→ Requirement:
In the records that follow, skip the pictures and print everything else exactly.

________________________________________

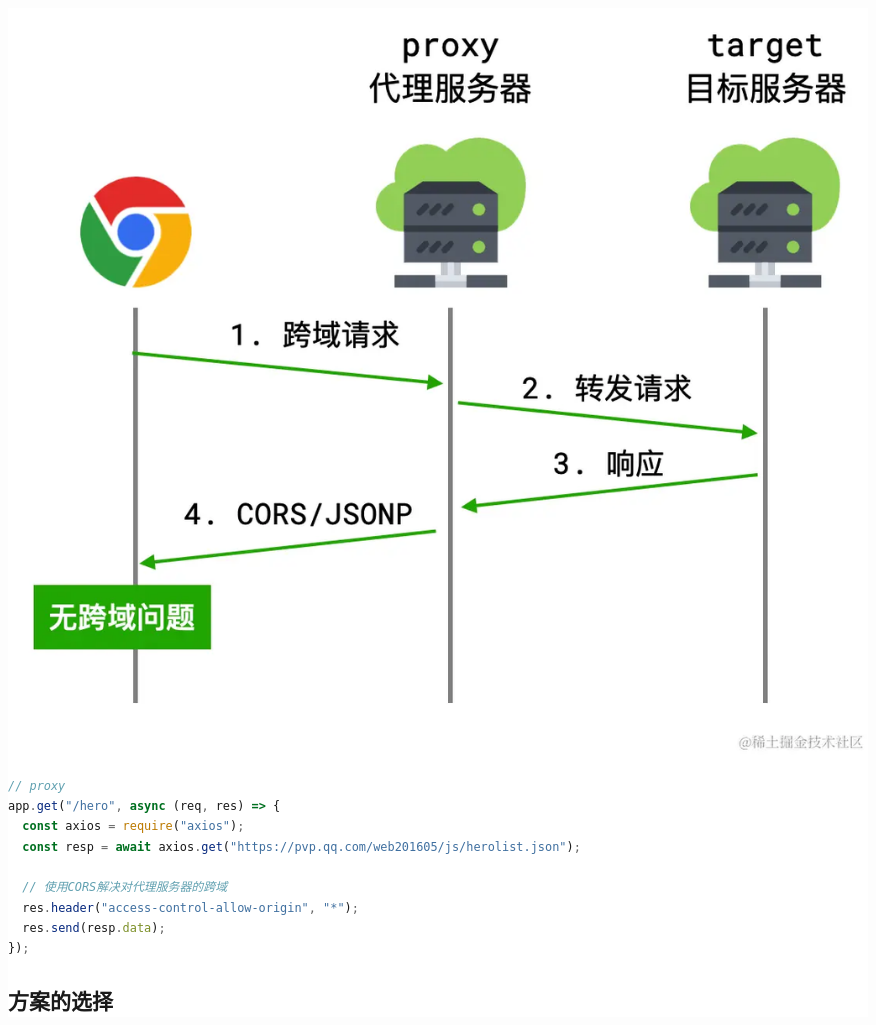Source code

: ![image.png](/img/js/post-content-cross9.png)

```javascript
// proxy
app.get("/hero", async (req, res) => {
  const axios = require("axios");
  const resp = await axios.get("https://pvp.qq.com/web201605/js/herolist.json");

  // 使用CORS解决对代理服务器的跨域
  res.header("access-control-allow-origin", "*");
  res.send(resp.data);
});
```

## 方案的选择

________________________________________

→ Output below:
Source code

: ![image.png](/img/js/post-content-cross9.png)

```javascript
// proxy
app.get("/hero", async (req, res) => {
  const axios = require("axios");
  const resp = await axios.get("https://pvp.qq.com/web201605/js/herolist.json");

  // 使用CORS解决对代理服务器的跨域
  res.header("access-control-allow-origin", "*");
  res.send(resp.data);
});
```

## 方案的选择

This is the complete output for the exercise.